Evaldo Balbino
Meu
amigo Edilson Miranda postou no Facebook um poema seu intitulado “Às palavras
surgindo das trevas”. O texto fala do amor que vem e atormenta, do amor que
chega e causa desequilíbrio, espera, ansiedade, desejo incontrolável de amor e
de amar.
Na
ilustração, uma cabeça cheia de palavras, atravessada vertiginosamente de
letras tresloucadas numa torrente forte, invencível. E da boca semiaberta essas
palavras e letras saem, também numa corrente irreversível para o mundo. Assim é
o poema, uma enxurrada de lamento, de questionamento sobre o porquê de o amor
chegar tão doloroso por justamente causar dor e excitação que incomodam. Não
sei de quem é o desenho. Se do autor do poema ou se de outra pessoa atormentada
por palavras ou, por que não?, também pelo amor.
Quem
ama fala. Seja com gestos ou palavras, claros ou esmaecidos. Quem ama se
denuncia, sem mais nem menos, mesmo quando não quer. Uma fuga do olhar, um
pensar que não para facilmente, uma obsessão do pensamento sem fim, o recuo do
corpo, o desejo de se ver bonito diante de quem se ama.
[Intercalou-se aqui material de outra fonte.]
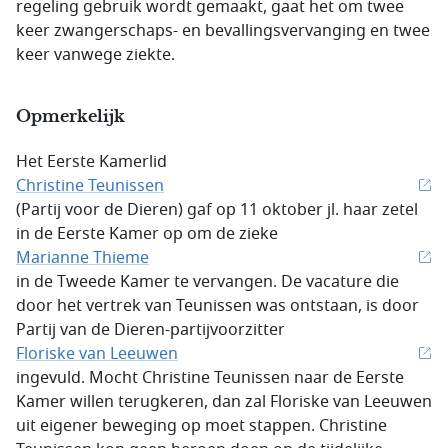
regeling gebruik wordt gemaakt, gaat het om twee
keer zwangerschaps- en bevallingsvervanging en twee
keer vanwege ziekte.
Opmerkelijk
Het Eerste Kamerlid
Christine Teunissen
(Partij voor de Dieren) gaf op 11 oktober jl. haar zetel
in de Eerste Kamer op om de zieke
Marianne Thieme
in de Tweede Kamer te vervangen. De vacature die
door het vertrek van Teunissen was ontstaan, is door
Partij van de Dieren-partijvoorzitter
Floriske van Leeuwen
ingevuld. Mocht Christine Teunissen naar de Eerste
Kamer willen terugkeren, dan zal Floriske van Leeuwen
uit eigener beweging op moet stappen. Christine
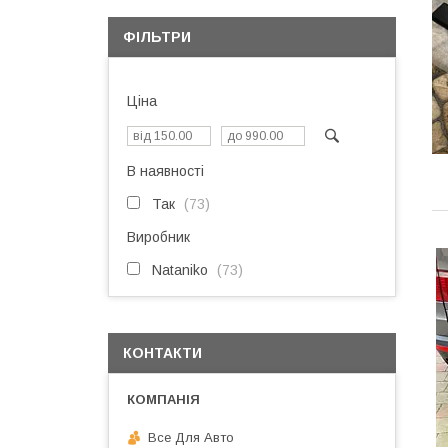
ФІЛЬТРИ
Ціна
В наявності
Так
73
Виробник
Nataniko
73
КОНТАКТИ
Все Для Авто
E quando fala com
palavras, o amor também titubeia ou é firme, relutante ou decidido. De qualquer
modo, calmo ou irrequieto, tímido ou atrevido, o amor é coisa que nos torna
incomodados, é motor que nos move ao nosso bel-prazer. Nesse sentido, o amor
pode se confundir com a paixão, sem percebermos relação de anterioridade e
posterioridade entre esses dois sentimentos.
Falemos
aqui especificamente do amor que nos invade, que chega e nos queima o nosso
frio sem pedir licença. Falemos a partir das palavras do referido poema de meu
amigo.
A
Primavera, a alegria, o perfume, as cores, a leveza, a brisa, o
acalento. Tudo isso poderia ser os modos de o amor se achegar a nós. E ele de
fato chega por esses caminhos. Mas não só assim. Outras alamedas lhe são também
passagem. Outros caminhos servem também aos pés amantes e furtadores; a esses
pés que vêm e roubam, na calada da noite, a nossa alma, o nosso corpo.
Aí,
nesse ponto, quando o ladrão de nossas vontades se aproxima sem pedir
consentimento, amor e paixão se confundem. A afetividade que tem o outro em
conta, que se preocupa com seus sentimentos, com seu estado de espírito e
corpo, com sua vida se vai bem ou não, com seus problemas – essa afetividade
não vai embora, não se apaga na escuridão do egoísmo. É nesse mesmo ponto de
advento inconsentido do amor que o altruísmo não morre, não desaparece, mas
convive de modo tenso com um apego próprio, com a obsessão de se satisfazerem
os próprios desejos. Amamos o outro; ele é objeto do nosso desejo. Sem ele,
ficamos sem chão, nossos pés caminham descontrolados, e nós naquela ilusão –
boa ou má (depende do ponto de vista) – de que sem o ser amado não temos
arrimo. E o nosso mundo parece querer desabar a qualquer momento.
A
erupção em nós se expande, o vulcão transborda e um fogo ardente alastra-se em
nossa existência corporal e espiritual, como se diz no poema do meu amigo. Essa
chama nos "queima por dentro".
Nesse
sentido, o amor, vindo por esses caminhos enviesados, sem pedir licença, bem na
calada da noite, é um ladrão astuto e fascinante. Esse mesmo amor nasce do escuro em nossas
vontades. Não vem de uma arbitrariedade do indivíduo. Viramos marionetes,
títeres avassalados. É desrazão tudo isso?! Que seja. Também de ilusões nos
erigimos.
Vê-se,
então, que é também das trevas que vêm o calor, a erupção, o fulgor. O nosso não
consentimento não basta para que o outro não nos invada, nem que seja em
pensamento. Nosso poder de relutar existe, mas arrefecido. Chega em muitos
casos a quase se apagar. Fica sem luz até. A escuridão, no entanto, não é
ausência de luz. Ela é a presença do fogo. O escuro também ama. Do mesmo modo
queima.
O
poema do meu amigo me fez pensar tudo isso. Ilusões!? Elucubrações de um mero
ser que não é psicólogo, que sequer consultor sentimental chega a ser?! Que
seja tudo isso. Palavras me atravessam. E ciência nenhuma me serve nessa hora
de enxurrada me lavando e levando.
Palavras me carregam, como os sentimentos
que me domam e nos domam a todos. Mais fortes são essas doidices em alguns
momentos, mais brandas em outros. Alguém já deve ter escrito que nem só de
razão vivem as pessoas, mas também de toda as loucuras possíveis desta vida. Se
ninguém escreveu isso, escrevo agora.